Mais l’heure n’est plus aux hésitations, l’heure est à la prédication. Je vais donc te prêcher, Dieu, puisque tel est mon rôle et ma vocation, mais d’abord, une seule question: qui es-tu?

Tu dois te dire que je suis bien présomptueux pour te poser une question aussi directe. C’est vrai que je te demande-là une réponse que les plus grands sages ont cherchée leur vie durant… Sans jamais l’obtenir tout à fait. Tu es trop grand, Dieu, pour que nous puissions te comprendre en entier, c’est vrai et c’est peut-être mieux comme ça… N’empêche que ça ne résout pas mon problème, ils attendent toujours…

Remarque, il y a bien la Bible qui nous parle de toi… Ouais… en hébreu et en grec, avec des images d’un autre temps et d’autres mentalités. Et puis, au fil des livres bibliques tu apparais sous des aspects si différents… Tantôt chef de guerre, tantôt enfant; ici vengeur, là pardonnant… Lequel de ces visages est le tien?

Ah, Dieu, on ne peut pas dire que tu me simplifies la tâche… Me voilà obligé de choisir, en mon âme et conscience, avec le risque de me tromper. Mais l’heure avance et je n’ai toujours rien dit de toi.

Voyons, que pourrais-je dire… quelle image donner de toi? Le Juge? Tiens oui, pourquoi pas? Je ne serais ni le premier, ni le dernier à le faire. Je pourrais peindre le diable sur une muraille d’apocalypse, prendre à témoin tous les anges et les démon pour crier: « repentez-vous, pécheurs, avant qu’il ne soit trop tard! L’heure du Jugement est proche où il y aura des pleurs et des grincements de dents… ». Avec quelques effets de ces sacrées manches cela pourrait être très convaincant. Et puis, avec la peur il est facile de remplir une Eglise. D’un côté la carotte de la vie éternelle, de l’autre le bâton du néant, avec ça on peut te vendre comme on vendrait une assurance contre la mort. Oui, il serait facile de faire de tes brebis un troupeau de moutons bien sage et tremblant devant son maître.
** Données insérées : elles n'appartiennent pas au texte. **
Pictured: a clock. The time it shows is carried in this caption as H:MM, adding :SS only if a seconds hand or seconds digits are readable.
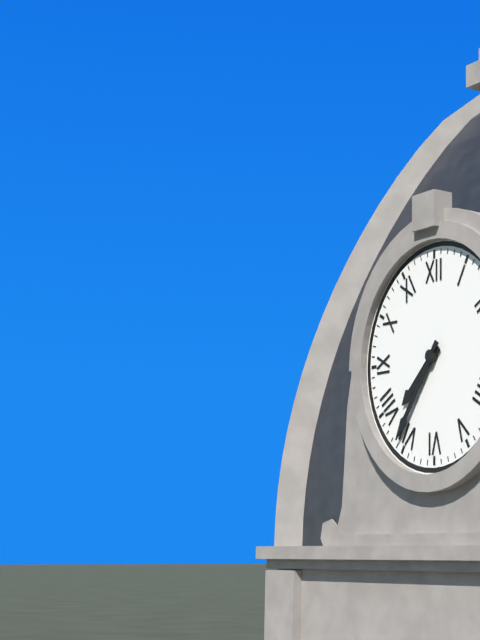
7:36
Mais excuse-moi, je ne me sens pas l’âme d’un chien de garde, d’autres aboient bien mieux que moi. Et puis, il y a toujours un petit coin de l’être humain qui redresse effrontément la tête en entendant un tel discours… Quels crimes avons-nous commis pour mériter ces terribles châtiments que d’aucuns nous promettent. Serions-nous trop humains? La vie que tu nous a donnée ne serait-elle qu’un long parcours d’embûches et de tentations? Dieu, nous avons envie de vivre, à plein coeur. Dieu, si vraiment tu es ce Juge impitoyable et menaçant, je n’ai pas ma place ici…

Il paraît que tu es amour. Voilà qui ouvre d’autres perspectives. Finis les hauts cris et les menaces, parlons amour, tendresse et affection. L’amour, ça au moins c’est actuel. Les vedettes des hit-parades, les champions des disques d’or l’ont bien compris puisque cet amour, ils nous le chantent sur tous les tons et sur tous les rythmes. L’amour est aujourd’hui presque aussi célèbre que le Coca-Cola, et il se vend tout aussi bien. Mais dans le fond, que sait-on de l’amour? On en parle beaucoup, mais quand il s’agit de le vivre, c’est autre chose. L’amour, on en connaît plusieurs versions: il y a celle, idéaliste, des contes de fées, ils vécurent heureux… Mais la vie commence toujours après la fin du conte. Il y aussi la version douçâtre et mielleuse des romans-feuilletons, celle qui devient insipide au-delà des premières pages. Il y a encore la version mutilée de l’amour professionnel, où il n’y a plus de place pour l’affection. Et puis, il y a toutes les autres versions que l’on vit tant bien que mal, selon ce qu’on ressent, parce que, côté sentiment, personne ne nous a jamais appris à grandir, nous sommes tous des amateurs. Mais, franchement Seigneur, est-ce que tu me vois leur dire simplement: « mes bien chers frères, mes bien chères soeurs, réjouissez-vous Dieu vous aime d’amour, soyez pleins de cet amour et aimez à votre tour… », alors que tous les jours ils lisent le journal, alors que toute la semaine ils se débattent dans la froide réalité du quotidien? Voudrais-tu en faire des naïfs? Voudrais-tu que nous fermions les yeux en voyant le monde? Voudrais-tu que ton Église soit un ghetto, d’amour soit, mais ghetto tout de même? J’ai bien peur que le mot « amour » soit trop usé pour t’être encore fidèle. Ce mot-là tu le partages avec trop de monde.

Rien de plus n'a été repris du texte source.